Exception-Driven Development Gives You Back Your Time and Sanity

3 min read Original article ↗

Hello, friends!

I’ve been doing software development professionally for a few years now, and I’m noticing a trend in newer languages that I’m really liking: putting errors front and center.

This is a very welcome development that benefits developers everywhere. Take it from someone who has developed web apps professionally using vanilla JavaScript! The languages seems almost eager to trick you into doing silly things like using double-equals instead of triple-equals.

This is because JavaScript’s design philosophy wants to avoid crashing under almost any circumstances, even if data ends up being corrupted due to silent, sneaky errors later on. This can be a real pain for devs, as debugging is a huge part of the job. The deadly combo of a wonky type system and a language that doesn’t emphasize handling or acknowledging errors when they come up can lead to some serious headaches and wasted time!

You can compensate for these faults of JavaScript by being super vigilant about types, unit testing, and other such practices. The problem is that this leads to a lot of extra mental load, because the language passed the buck to the developer. Slow feedback loops on new code, since the reviewer needs to be as or more defensive than the original author, and missed corner cases are also a big risk with dynamically typed languages.

Enter Go and Rust. These newer languages have smaller ecosystems than more established players like Java, C# and JavaScript/TypeScript, but their design places high importance on handling errors as they come up. In Go land, the if err != nil pattern is the cause of much hand-wringing, but I can tell you that trying to manually reason about and remember error conditions in your code leads to much more pain in short order. Even worse if you have to look at the docs just to know that something can return an error at all!

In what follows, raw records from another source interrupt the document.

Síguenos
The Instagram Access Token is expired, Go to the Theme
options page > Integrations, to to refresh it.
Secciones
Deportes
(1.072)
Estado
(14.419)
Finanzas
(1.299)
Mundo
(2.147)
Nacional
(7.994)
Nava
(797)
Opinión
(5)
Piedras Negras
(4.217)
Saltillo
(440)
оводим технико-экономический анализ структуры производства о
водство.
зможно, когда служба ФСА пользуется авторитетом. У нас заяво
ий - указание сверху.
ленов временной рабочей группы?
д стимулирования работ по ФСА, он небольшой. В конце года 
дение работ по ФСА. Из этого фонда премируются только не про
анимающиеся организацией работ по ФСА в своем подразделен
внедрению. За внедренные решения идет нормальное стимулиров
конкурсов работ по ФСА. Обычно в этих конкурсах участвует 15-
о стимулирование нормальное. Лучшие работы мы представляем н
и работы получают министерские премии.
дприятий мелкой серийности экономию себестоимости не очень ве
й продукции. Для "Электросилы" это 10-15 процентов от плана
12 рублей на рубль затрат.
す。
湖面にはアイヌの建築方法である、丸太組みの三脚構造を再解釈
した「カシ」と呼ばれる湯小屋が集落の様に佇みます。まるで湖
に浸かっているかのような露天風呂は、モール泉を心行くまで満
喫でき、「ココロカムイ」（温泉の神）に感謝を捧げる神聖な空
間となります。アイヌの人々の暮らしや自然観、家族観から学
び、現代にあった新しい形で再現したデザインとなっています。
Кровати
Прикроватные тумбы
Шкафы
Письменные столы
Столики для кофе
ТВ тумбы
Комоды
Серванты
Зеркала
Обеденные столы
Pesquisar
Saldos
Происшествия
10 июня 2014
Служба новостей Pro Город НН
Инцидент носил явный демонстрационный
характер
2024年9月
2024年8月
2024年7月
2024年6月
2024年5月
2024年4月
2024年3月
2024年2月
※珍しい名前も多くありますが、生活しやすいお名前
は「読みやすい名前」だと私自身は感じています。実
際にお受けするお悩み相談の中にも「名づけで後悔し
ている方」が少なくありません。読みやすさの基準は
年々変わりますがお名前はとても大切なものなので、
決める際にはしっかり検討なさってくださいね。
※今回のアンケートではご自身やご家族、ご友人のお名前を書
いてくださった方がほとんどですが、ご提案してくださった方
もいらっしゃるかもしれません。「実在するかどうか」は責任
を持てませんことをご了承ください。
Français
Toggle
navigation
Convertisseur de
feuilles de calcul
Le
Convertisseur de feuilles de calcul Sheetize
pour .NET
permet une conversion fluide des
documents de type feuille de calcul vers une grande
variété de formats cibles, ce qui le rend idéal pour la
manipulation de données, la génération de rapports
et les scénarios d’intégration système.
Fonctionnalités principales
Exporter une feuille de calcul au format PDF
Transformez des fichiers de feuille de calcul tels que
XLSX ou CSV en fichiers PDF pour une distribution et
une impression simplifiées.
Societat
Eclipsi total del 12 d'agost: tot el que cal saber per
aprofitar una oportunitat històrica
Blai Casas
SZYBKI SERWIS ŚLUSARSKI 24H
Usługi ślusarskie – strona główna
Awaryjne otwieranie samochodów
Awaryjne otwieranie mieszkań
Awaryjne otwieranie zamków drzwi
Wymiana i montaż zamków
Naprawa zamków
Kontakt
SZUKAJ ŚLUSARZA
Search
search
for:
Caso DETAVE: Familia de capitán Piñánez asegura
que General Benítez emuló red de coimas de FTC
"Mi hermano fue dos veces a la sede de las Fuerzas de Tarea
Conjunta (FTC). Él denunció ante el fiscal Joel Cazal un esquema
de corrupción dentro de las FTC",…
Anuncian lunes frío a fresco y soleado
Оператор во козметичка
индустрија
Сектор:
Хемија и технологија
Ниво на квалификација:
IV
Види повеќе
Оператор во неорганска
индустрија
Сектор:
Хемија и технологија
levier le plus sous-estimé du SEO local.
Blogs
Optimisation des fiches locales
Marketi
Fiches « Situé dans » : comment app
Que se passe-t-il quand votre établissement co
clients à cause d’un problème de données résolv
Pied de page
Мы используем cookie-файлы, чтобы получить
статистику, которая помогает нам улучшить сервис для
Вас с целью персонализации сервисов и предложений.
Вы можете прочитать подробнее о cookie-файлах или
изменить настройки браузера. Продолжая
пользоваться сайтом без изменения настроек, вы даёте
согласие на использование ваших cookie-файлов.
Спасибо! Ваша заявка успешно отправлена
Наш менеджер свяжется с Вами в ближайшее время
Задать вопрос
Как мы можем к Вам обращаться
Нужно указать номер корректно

One can argue that CI/CD can also catch many such errors and code smells, but that stuff costs much more time and money to run than the Go or Rust compiler.

interestingly, the newer typed languages (I hesitate to call Go strongly-typed compared to TypeScript or even Java) can sometimes even beat dynamically-typed languages at their own game. Errors can be handled simply by logging them, so you can iterate quickly while still having types and strictness around errors!